This is the second excerpt of an address by Owen Arthur, former prime minister of Barbados, to a social partnership retreat in Jamaica last week.
Based on the Barbados experience, I would suggest that the following principles should apply to make Jamaica's Partnership Agreement work effectively.
First, participation should be based on voluntarism; specifically, the active decision of each partner to engage voluntarily rather than for the imperative of statutory compliance. Since its purposes and modus operandi are not laid down in statute, the social partnership should never become unwieldy and should be able to evolve to address challenges as they arise.
Second, in Barbados, it was agreed that the tripartite nature of the partnership would be sustained and that, where necessary and relevant, the three core partners would broaden the dialogue to include groups and entities from the civil society which had an active interest in the matters under consideration.
The Barbados Partnership has been criticised on the grounds that it has not made specific provision for the inclusion of the media, NGOs (non-governmental organisations) and religious organisations as active members.
However, every provision was made for such entities to participate in national consultations organised by the social partnership. But it would have been difficult to conceive how an open-ended social partnership could achieve the pragmatic results expected of it.

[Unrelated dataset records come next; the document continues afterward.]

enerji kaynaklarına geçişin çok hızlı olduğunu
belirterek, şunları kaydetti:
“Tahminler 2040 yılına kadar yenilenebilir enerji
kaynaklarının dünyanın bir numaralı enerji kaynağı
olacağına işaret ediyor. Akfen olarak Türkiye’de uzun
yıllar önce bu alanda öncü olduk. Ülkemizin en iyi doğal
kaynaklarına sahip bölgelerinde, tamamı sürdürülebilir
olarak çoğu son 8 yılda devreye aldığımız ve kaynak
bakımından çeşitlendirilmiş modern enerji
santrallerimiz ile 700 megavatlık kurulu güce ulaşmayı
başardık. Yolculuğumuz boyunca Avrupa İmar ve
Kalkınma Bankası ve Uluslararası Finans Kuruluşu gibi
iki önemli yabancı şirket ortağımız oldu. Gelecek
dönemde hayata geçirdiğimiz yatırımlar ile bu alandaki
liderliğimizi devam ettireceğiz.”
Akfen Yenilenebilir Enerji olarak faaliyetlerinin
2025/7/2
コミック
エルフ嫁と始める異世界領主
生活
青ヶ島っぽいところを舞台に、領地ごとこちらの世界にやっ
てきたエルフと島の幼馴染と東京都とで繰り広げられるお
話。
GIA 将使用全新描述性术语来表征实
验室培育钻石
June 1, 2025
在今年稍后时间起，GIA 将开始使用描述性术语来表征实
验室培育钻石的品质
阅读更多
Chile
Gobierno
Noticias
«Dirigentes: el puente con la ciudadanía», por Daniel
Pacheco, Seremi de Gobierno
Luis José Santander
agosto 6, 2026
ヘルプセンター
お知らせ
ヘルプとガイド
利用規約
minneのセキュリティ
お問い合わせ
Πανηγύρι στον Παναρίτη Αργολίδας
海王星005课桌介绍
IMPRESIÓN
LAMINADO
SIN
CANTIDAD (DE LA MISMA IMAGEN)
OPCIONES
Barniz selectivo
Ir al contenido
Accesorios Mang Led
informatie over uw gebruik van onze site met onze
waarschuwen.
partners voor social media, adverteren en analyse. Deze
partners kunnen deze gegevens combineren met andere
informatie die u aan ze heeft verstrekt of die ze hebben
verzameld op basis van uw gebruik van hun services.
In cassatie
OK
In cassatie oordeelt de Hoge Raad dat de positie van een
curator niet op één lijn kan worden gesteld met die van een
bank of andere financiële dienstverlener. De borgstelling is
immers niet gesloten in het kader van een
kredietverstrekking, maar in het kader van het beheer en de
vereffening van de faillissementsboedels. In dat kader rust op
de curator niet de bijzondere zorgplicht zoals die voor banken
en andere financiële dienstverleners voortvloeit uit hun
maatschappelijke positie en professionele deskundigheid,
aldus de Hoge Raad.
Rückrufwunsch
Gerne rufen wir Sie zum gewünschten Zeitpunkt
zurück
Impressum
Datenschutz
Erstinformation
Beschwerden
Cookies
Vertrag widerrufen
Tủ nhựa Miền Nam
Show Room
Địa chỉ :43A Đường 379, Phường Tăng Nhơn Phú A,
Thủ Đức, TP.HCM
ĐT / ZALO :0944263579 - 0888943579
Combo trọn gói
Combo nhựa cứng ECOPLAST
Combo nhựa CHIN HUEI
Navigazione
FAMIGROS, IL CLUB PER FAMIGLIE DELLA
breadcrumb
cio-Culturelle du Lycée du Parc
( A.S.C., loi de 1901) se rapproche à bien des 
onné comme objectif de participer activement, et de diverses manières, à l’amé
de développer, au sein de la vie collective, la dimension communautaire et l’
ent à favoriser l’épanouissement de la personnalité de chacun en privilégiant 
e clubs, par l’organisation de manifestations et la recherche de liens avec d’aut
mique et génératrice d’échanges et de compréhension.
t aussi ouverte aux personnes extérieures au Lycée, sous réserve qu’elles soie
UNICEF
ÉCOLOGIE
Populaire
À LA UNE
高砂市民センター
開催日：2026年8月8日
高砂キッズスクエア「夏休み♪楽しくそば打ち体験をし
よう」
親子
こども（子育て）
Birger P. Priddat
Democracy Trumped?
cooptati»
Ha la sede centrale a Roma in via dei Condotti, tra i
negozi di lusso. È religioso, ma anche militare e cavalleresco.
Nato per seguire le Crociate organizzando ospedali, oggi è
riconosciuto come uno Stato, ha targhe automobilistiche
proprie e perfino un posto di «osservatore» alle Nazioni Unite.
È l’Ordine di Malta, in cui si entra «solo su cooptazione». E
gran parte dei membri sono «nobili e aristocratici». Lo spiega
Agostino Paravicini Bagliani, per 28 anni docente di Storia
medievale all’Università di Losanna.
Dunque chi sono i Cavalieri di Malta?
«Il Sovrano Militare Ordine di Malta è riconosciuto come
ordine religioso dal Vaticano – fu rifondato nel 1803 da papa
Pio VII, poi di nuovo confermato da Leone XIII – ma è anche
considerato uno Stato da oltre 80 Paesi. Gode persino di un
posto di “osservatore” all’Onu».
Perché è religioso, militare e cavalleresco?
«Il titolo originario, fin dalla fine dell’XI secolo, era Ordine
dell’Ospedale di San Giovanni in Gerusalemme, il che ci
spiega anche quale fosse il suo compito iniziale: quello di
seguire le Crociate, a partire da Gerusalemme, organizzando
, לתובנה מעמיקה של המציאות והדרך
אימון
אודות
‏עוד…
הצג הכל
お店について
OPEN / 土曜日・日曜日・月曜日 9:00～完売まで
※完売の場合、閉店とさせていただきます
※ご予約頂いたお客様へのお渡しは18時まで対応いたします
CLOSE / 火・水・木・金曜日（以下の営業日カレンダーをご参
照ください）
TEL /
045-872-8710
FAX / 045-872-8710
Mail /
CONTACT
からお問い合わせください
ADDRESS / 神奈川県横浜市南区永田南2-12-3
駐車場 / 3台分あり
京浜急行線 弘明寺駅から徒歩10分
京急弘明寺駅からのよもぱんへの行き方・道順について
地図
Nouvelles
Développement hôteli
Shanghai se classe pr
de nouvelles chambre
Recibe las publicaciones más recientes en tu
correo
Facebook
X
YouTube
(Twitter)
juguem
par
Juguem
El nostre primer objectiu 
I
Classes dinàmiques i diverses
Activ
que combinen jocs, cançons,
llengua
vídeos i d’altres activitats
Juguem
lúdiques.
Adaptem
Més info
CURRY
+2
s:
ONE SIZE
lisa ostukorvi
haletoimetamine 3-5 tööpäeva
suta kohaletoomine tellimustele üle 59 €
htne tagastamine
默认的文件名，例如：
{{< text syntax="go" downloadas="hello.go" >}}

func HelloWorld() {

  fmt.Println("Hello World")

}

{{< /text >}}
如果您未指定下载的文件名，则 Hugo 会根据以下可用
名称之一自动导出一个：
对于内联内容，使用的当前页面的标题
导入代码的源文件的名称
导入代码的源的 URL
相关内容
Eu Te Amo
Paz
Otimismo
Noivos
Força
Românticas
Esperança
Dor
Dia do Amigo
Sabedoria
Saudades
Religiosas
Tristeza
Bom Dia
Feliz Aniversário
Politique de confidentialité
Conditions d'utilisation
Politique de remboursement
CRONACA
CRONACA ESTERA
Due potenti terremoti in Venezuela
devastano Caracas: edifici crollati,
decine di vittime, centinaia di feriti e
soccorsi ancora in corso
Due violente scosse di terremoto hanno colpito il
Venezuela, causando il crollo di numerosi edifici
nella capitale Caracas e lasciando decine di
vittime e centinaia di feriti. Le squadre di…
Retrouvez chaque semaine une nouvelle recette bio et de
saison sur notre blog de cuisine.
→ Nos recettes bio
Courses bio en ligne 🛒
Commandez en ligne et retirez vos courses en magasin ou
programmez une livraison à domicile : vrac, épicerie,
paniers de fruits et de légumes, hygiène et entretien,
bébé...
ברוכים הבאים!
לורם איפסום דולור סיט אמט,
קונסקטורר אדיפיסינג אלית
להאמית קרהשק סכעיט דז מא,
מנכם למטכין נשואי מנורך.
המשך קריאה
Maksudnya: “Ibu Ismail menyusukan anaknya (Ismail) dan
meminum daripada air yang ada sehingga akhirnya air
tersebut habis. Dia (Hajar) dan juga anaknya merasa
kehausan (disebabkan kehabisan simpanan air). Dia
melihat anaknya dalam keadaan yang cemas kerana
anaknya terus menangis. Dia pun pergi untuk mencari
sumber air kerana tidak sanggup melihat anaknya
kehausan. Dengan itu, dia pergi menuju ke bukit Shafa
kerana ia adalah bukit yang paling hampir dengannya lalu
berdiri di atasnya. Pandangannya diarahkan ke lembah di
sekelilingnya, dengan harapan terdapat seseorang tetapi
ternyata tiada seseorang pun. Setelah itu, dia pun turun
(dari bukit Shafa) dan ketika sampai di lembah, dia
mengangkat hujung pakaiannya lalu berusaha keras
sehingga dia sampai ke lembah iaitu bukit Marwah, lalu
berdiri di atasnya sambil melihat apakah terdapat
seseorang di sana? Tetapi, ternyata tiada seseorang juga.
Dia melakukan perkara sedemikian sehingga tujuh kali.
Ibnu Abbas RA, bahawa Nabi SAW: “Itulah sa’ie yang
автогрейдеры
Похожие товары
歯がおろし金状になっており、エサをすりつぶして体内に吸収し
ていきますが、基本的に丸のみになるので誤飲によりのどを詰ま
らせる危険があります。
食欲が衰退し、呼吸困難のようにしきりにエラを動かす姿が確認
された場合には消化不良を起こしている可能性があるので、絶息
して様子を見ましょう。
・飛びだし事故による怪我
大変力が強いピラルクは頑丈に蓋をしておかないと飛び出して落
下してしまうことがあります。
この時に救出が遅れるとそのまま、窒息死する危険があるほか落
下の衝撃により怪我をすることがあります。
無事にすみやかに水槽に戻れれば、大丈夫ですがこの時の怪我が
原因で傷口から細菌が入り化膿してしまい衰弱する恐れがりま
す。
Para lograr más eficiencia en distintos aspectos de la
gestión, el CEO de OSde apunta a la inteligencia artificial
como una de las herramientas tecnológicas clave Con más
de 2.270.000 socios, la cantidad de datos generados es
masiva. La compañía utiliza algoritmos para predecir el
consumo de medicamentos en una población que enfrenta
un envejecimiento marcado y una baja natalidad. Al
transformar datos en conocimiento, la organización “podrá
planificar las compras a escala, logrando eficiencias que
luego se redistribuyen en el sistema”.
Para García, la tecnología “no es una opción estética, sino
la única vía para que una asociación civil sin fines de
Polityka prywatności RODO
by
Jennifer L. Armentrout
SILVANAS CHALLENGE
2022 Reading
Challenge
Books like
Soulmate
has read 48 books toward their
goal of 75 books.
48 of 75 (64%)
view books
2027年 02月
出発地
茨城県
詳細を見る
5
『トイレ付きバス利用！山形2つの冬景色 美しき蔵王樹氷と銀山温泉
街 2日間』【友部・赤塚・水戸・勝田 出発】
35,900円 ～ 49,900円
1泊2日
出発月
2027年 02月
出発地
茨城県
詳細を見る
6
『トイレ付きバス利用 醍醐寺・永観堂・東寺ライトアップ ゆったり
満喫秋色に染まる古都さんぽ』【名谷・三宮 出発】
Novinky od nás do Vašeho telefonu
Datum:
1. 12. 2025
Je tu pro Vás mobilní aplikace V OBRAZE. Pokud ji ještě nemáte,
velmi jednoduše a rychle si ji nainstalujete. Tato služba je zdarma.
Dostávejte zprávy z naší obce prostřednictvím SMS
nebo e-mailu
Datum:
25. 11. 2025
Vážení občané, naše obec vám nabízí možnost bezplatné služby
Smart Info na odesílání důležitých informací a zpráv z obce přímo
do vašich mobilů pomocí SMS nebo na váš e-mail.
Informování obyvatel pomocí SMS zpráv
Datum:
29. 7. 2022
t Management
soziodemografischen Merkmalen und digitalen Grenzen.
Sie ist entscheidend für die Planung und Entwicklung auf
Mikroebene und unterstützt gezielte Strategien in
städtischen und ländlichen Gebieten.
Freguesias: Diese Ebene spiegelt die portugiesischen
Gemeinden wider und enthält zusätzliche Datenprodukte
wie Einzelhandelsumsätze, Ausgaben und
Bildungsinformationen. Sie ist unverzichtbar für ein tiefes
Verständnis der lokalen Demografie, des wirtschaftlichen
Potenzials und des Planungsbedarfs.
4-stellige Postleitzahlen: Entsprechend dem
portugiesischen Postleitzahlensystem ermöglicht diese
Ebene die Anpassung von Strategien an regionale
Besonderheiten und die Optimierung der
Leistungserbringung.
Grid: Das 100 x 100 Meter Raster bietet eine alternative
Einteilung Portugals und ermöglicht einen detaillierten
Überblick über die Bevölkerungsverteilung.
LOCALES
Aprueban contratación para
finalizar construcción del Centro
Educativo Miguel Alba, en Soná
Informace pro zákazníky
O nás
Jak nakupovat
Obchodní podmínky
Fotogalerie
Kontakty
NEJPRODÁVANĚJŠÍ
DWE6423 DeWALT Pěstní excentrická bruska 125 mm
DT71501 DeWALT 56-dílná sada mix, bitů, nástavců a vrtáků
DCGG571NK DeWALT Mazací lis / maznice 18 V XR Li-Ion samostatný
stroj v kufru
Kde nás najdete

Third, the social partnership is essentially a community. A community has to be based on communication that enables it to find and hold common ground. In recognition of this, the Barbados social partnership has been served by two main institutions.
The first is a National Productivity Council that serves as a tripartite institution to address and advise the partners on matters to enhance productivity.
The second is the Centre for Policy Studies, which was created to ensure that reports commissioned in the name of the partners provide the common information on which their deliberations came to the based.
The Barbadian experience establishes that once governments have to deal with practical, man-made matters rather than celestial affairs, anything is possible.
It was conceived as an extraordinary response to an acute and extraordinary crisis. In 1991, Barbados had effectively exhausted its holding of foreign-exchange reserves. Indeed, the net foreign-exchange reserves of the Central Bank of Barbados were negative.
This constituted the background against which the country had to enter a programme with the IMF (International Monetary Fund) which, following its usual orthodoxy, thought that a devaluation of the value of the Barbadian dollar was the appropriate policy response.
There was, however, a consensus among all of the stakeholders that there was an alternative course that would entail shared sacrifice and compromise, and which would not foist on the people the hardship that would ensue from a devaluation of the exchange rate.
The Barbados Social Compact, therefore, took the form, initially, of a protocol to give effect to Prices and Incomes Policy, and a range of measures tantamount to an internal devaluation, involving wage cuts, wage freezes and the lay-off of public-sector employees as a means of addressing the country's competitiveness crisis.
From the very outset, the instrument to give effect to a social contract among the social partners recognised the need for shared sacrifices, the requirement that each partner should yield some part of its special interests in pursuit of the ultimate common good, and that there should be clearly defined roles for each of the partners in pursuit of such.
Above all, there was appreciation for the fact that a strong commitment to the attainment of social justice for all had to be clearly evident in the design and workings of the social contract.
The focus of the social partnership has also evolved beyond issues pertaining to the growth and competitiveness of the Barbados economy, but to address every conceivable major issue that affects the cohesive and harmonious development of Barbados as a society.
It is beyond dispute that the Social Partnership has contributed massively to Barbados' progress over the past two decades. It contributed by being the chief agency by which the economy was stabilised and its decline reversed.
Second, the range of matters on which its consensus decisions were put into effect placed the country on a path of sustained growth.
Third, it served the strategic role of being the mechanism which built a national consensus to facilitate national development on the strength of socially acceptable public policy.
It can be gleaned from this that the Social Partnership of Barbados was not of the greatest benefit where common ground existed, but where it had to conceive of policies for the nation in areas where unilateral action by the State, though necessary, would have been counterproductive, or where it had to find a solution to a problem which would only become apparent many years in the future.
In this regard, one the most enduring legacies of the social partnership of Barbados is that it provided the tripartite framework within which the National Insurance Scheme (NIS) of the country has been reformed.
Barbados is an ageing society. At the turn of the century, it was recognised that without substantial reform, its NIS would become bankrupt by the early 2030s, or require impossibly high levels of contributions from the projected working population to fund the pensions of projected beneficiaries.
It had to be reformed by making significant adjustments to the retirement age and to the rate of contribution to the fund.
In a democracy, it is very difficult for the Government, acting unilaterally, to get citizens to accept major changes to their financial circumstances to deal with a national problem that is likely to occur some 30 years in the future.
The Social Partnership also played a role that is likely to be of historic significance in creating the national consensus which enabled Barbados to accept the full jurisdiction of the Caribbean Court of Justice.